Fault-Tolerant Distributed Algorithms for Agreement and Election

Abstract

This thesis consists of three parts. In the first part, we characterize completely the shared-memory requirements for achieving agreement in an asynchronous system of fail-stop processes that die undetectably. There is no agreement protocol that uses only read and write operations, even if at most one process dies. This result implies the impossibility of Byzantine agreement in asynchronous message-passing systems. Furthermore, there is no agreement protocol that uses test-and-set operations if memory cells have only two values and two or more processes may die. In contrast, there is an agreement protocol with test-and-set operations if either memory cells have at least three values or at most one process dies. In the second part, we consider the election problem on asynchronous complete networks when the processors are reliable but some of the channels may be intermittently faulty. To be consistent with the standard model of distributed algorithms in which channel delays can be arbitrary but finite, we assume that channel failures are undetectable. We give an algorithm that correctly solves the problem when the channels fail before or during the execution of the algorithm. Let n be the number of processors in the network, f be the maximum number of faulty channels, and r be a design parameter. The algorithm uses no more than $O(nrf+{nr\over (r-1)}$log$({n\over (r-1)f}))$ messages in the worst case, runs in time $O({n\over (r-1)f})$, and uses at most $O$(log$\vert T\vert$) bits per message, where $\vert T\vert$ is the cardinality of the set of processor identifiers.
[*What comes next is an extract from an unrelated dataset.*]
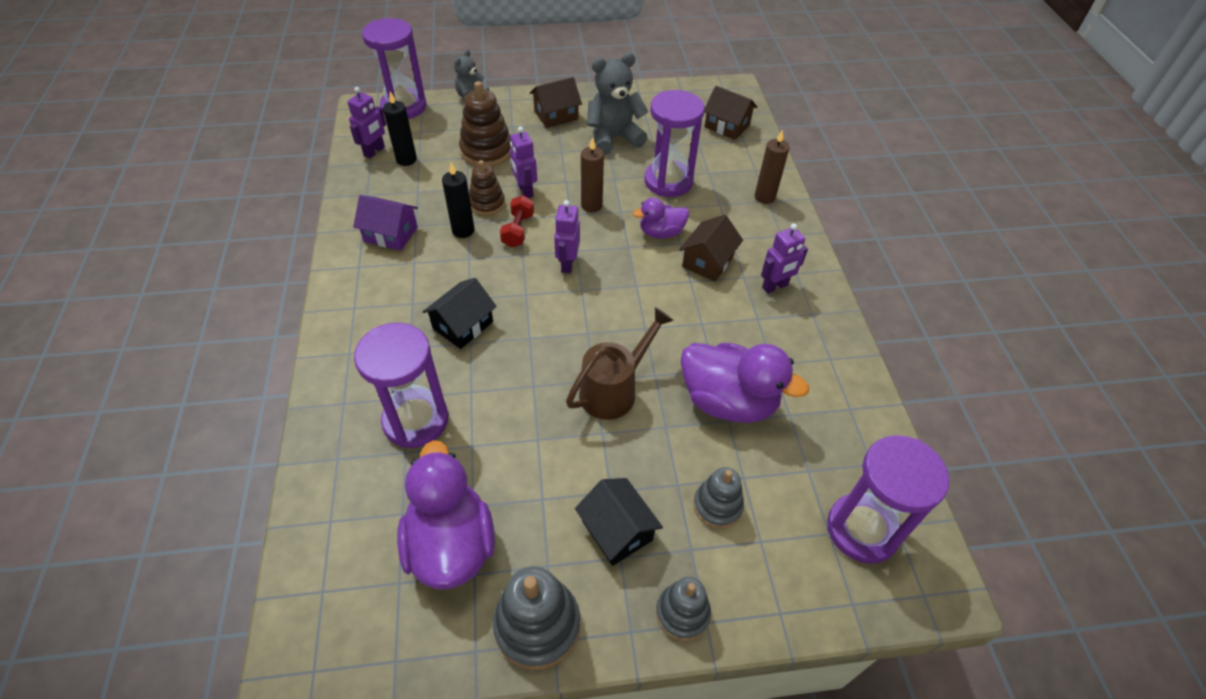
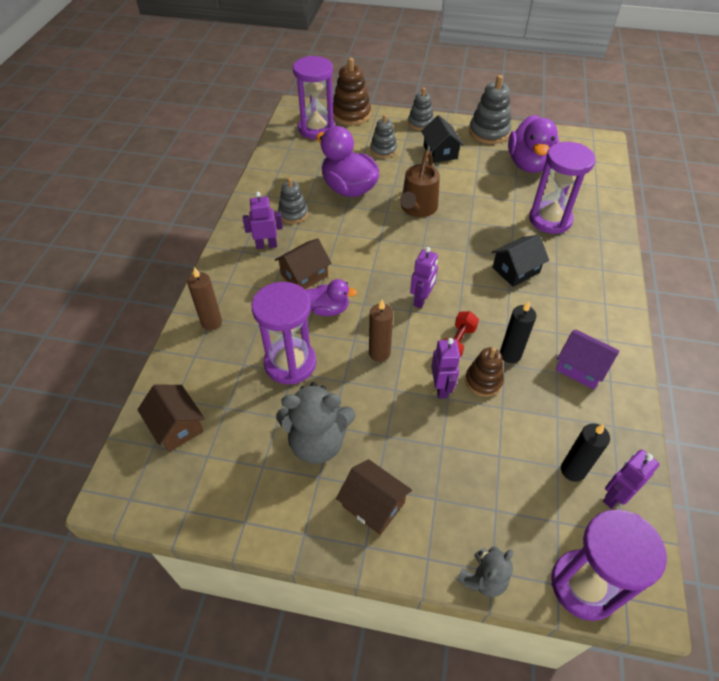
camera: 160 degrees left, 0 degrees up
(486, 151) = (474, 459): brown stacking toy -> brown stacking toy (351, 114)
(556, 115) = (373, 504): brown house -> brown house turned 45 degrees clockwise
(614, 389) = (417, 209): brown watering can -> brown watering can turned 45 degrees counterclockwise
(775, 338) = (293, 214): none -> grey stacking toy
If $r$ is chosen to minimize the number of messages, our algorithm uses no more than $O(nf+n$log $n)$ messages. In the third part, we present the most efficient algorithm that we know of for election in synchronous square meshes. The algorithm uses ${229\over 18}n$ messages, runs in time $\Theta$($\sqrt{n}$) time units, and requires $O$(log$\vert T\vert$) bits per message. Also, we prove that any comparison algorithm on meshes requires at least ${57\over 32}n$ messages.